> Task to complete
Produce an exact copy of the lines from the line that contains "ring mcp: (1313, 720)" to the end of the listing below.

= = =

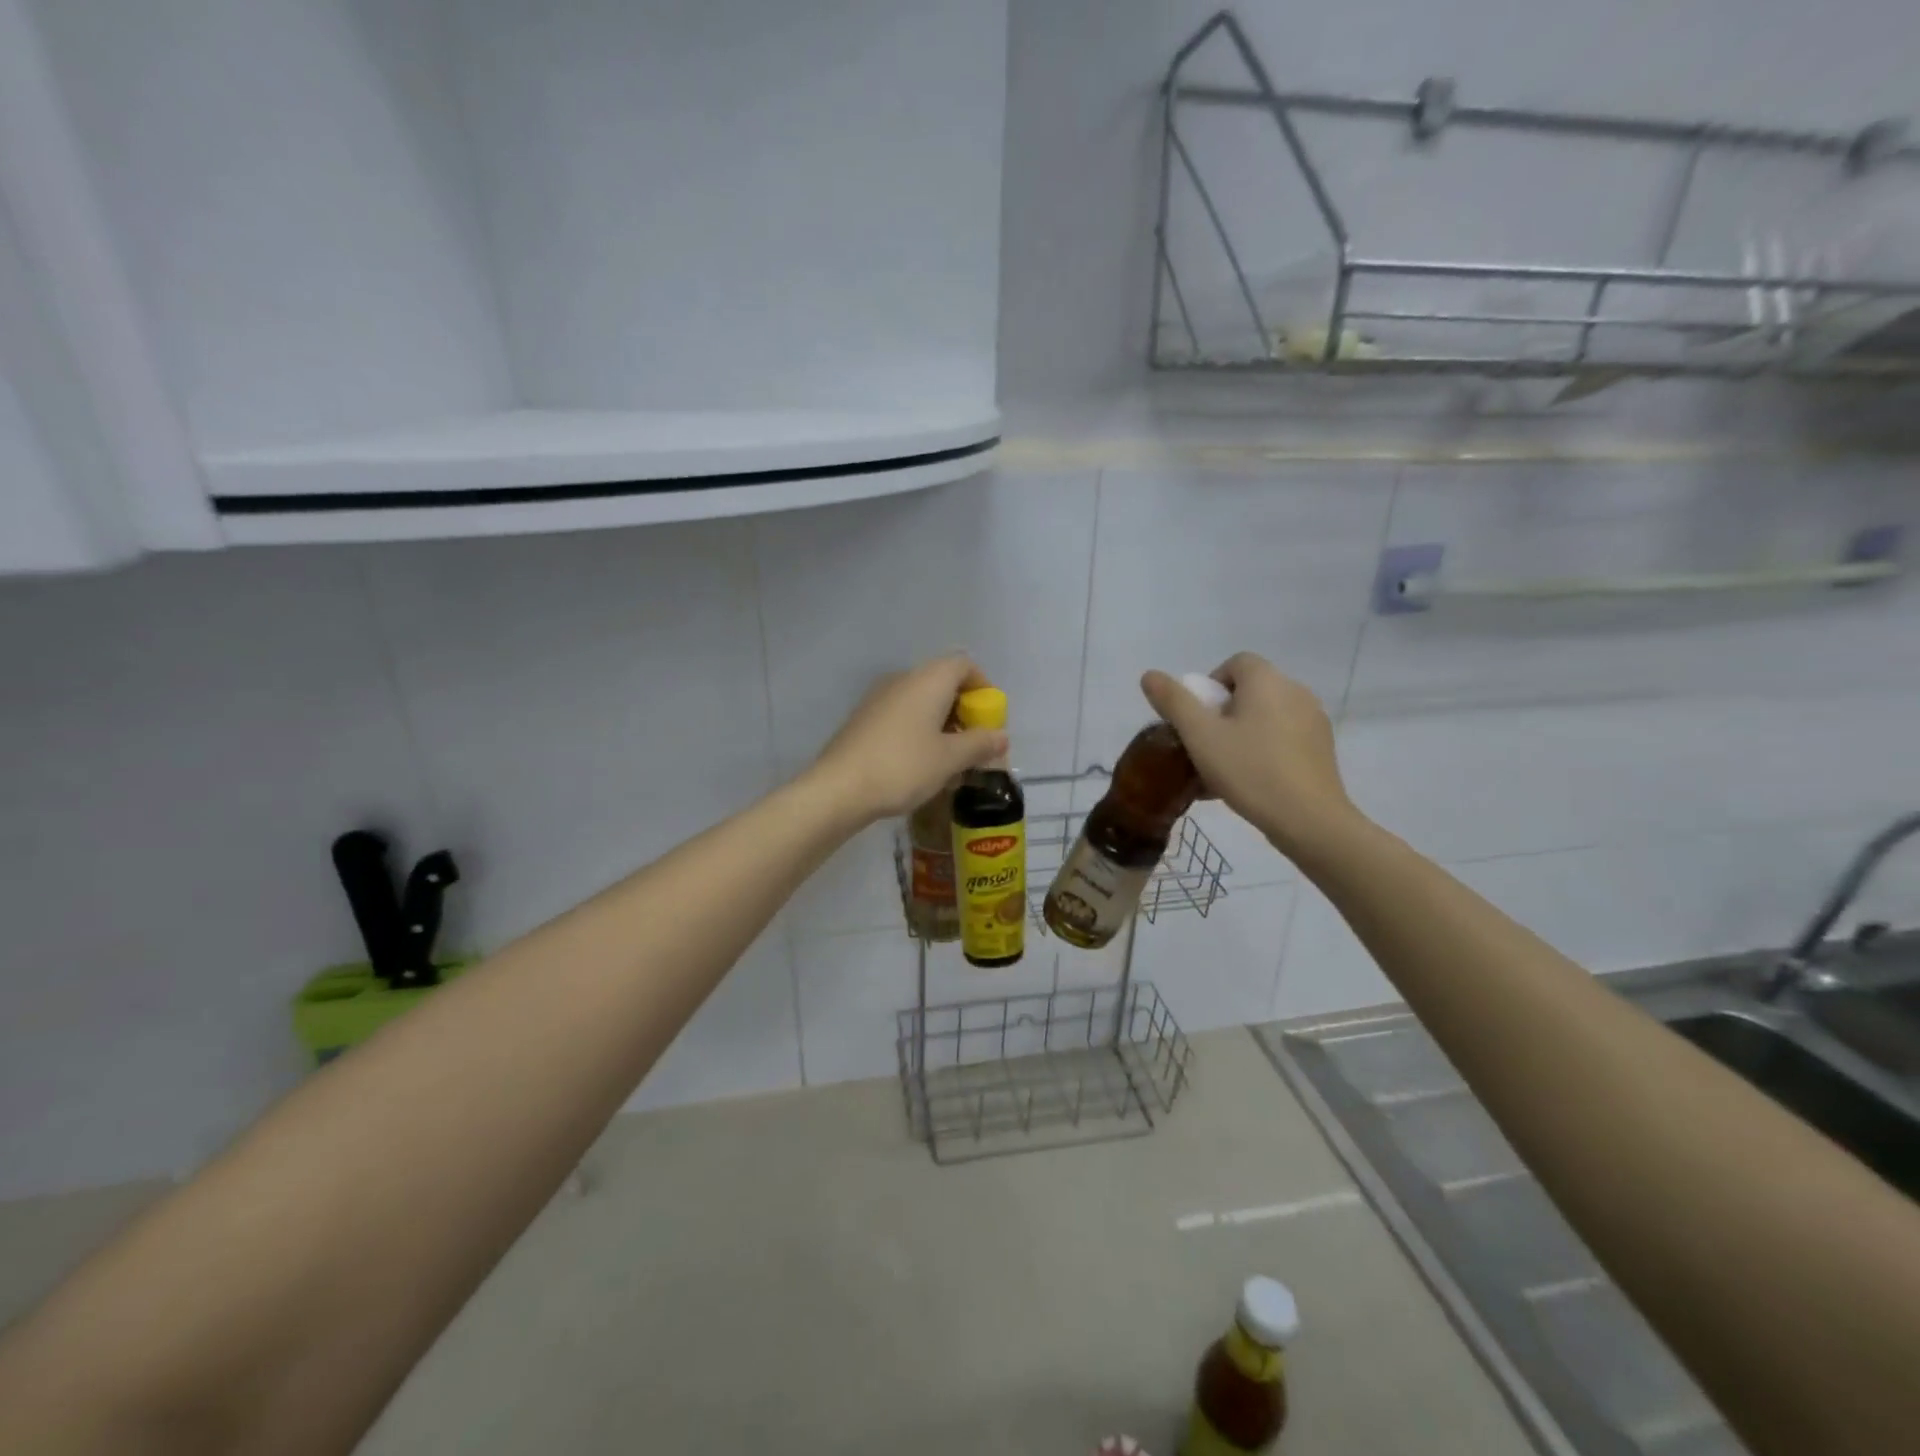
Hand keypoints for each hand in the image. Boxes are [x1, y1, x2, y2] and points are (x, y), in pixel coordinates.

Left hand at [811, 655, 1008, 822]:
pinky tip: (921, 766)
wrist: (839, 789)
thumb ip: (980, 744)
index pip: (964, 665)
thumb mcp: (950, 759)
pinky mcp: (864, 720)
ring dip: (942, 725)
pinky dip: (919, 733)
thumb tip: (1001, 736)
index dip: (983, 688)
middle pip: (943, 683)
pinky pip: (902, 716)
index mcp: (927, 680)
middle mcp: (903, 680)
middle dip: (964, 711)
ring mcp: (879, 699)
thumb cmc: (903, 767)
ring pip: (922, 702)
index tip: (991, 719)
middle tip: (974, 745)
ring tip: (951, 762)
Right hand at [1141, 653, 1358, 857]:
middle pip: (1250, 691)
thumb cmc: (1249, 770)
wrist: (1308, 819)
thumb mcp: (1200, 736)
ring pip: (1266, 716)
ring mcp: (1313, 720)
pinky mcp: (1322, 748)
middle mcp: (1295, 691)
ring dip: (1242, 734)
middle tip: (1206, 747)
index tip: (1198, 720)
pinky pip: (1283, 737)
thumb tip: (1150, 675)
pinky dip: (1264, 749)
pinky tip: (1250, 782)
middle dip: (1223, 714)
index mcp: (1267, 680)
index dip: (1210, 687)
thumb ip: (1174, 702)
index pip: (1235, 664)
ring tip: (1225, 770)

= = =

> Exercise response
ring mcp: (1313, 720)
pinky mcp: (1322, 748)
middle mcp: (1295, 691)
ring dip: (1242, 734)
middle tip: (1206, 747)
index tip: (1198, 720)
pinky pip: (1283, 737)
thumb tip: (1150, 675)
pinky dip: (1264, 749)
pinky tip: (1250, 782)
middle dip: (1223, 714)
index mcp: (1267, 680)
index dip: (1210, 687)
thumb ip: (1174, 702)
index pip: (1235, 664)
ring tip: (1225, 770)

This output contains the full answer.